*EXTRAIT CHOISI*
┌──

Depuis 2010, le rap français a-t-il vraiment pondu des classiques ?

Que ce soit pour juger simplement un morceau ou pour affirmer que « x » album est un classique, il faut prendre du recul. Depuis 2010, le rap français a enfanté près de 1 900 projets, trois fois plus que sur les huit années précédentes. Et si le genre n’est à l’origine d’aucun classique sur cette décennie, c’est peut-être qu’il est encore trop tôt pour l’affirmer.

A7 est un classique”, “Dans la légende est un classique”, “FEU est un classique”, “Nero Nemesis est un classique”, “UMLA est un classique”… Les réseaux sociaux sont jonchés de ces affirmations. Tous les vendredis, le rap français semble être à l’origine d’un nouveau postulat du genre. S’enchaînent les débats, les argumentations, les « je suis d’accord », les « t’es sérieux ? », les « mdr tout est classique avec vous »… Pour certains, le tampon classique n’est pas de ceux que l’on peut apposer sur n’importe quoi, n’importe quand : il faut le mériter, cocher des cases, suivre une charte, respecter des conditions pré-établies. Pour d’autres, le jugement subjectif est primordial et tout peut être considéré comme un classique du rap français tant que la majorité pense, a priori, la même chose du disque ou du morceau en question.

Le fait est que la définition même du mot « classique » est complexe à détailler précisément. Sans doute que la pluie diluvienne de certifications commerciales depuis 2015 s’est mêlée à la conception que l’on se fait du mot, ou bien que l’hyper-productivité du rap sur la même période a contraint l’auditeur à se faire un avis soudain, rapide et prématuré, histoire de rester à jour. Cette interrogation met en exergue toute la difficulté qui incombe à l’auditeur quand il doit énumérer tous les classiques que le rap français a enfanté depuis 2010, puisque, qu’importe la définition que l’on décide de suivre, il y a toujours, forcément, un disque qui fait exception.

└──

*CONSIGNE*
Recopiez le passage de l'article sur le rap français qui commence à "Que ce soit" et se termine à "tôt pour l’affirmer.", en substituant "période" à "décennie".

Données recueillies
┌──

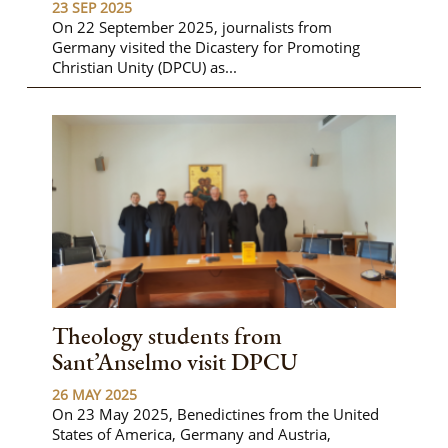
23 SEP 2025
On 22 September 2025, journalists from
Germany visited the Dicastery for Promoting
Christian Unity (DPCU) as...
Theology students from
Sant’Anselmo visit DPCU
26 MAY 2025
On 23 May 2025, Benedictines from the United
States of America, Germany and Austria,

└──

*RÉPONSE ATTENDUE*
Que ce soit pour juger simplement un morceau ou pour affirmer que « x » album est un classique, il faut prendre du recul. Depuis 2010, le rap français a enfanté près de 1 900 projets, trois fois plus que sur les huit années précédentes. Et si le genre n’est à l’origine d’aucun classique sur cette période, c’est peut-être qu’il est encore trop tôt pour l’affirmer.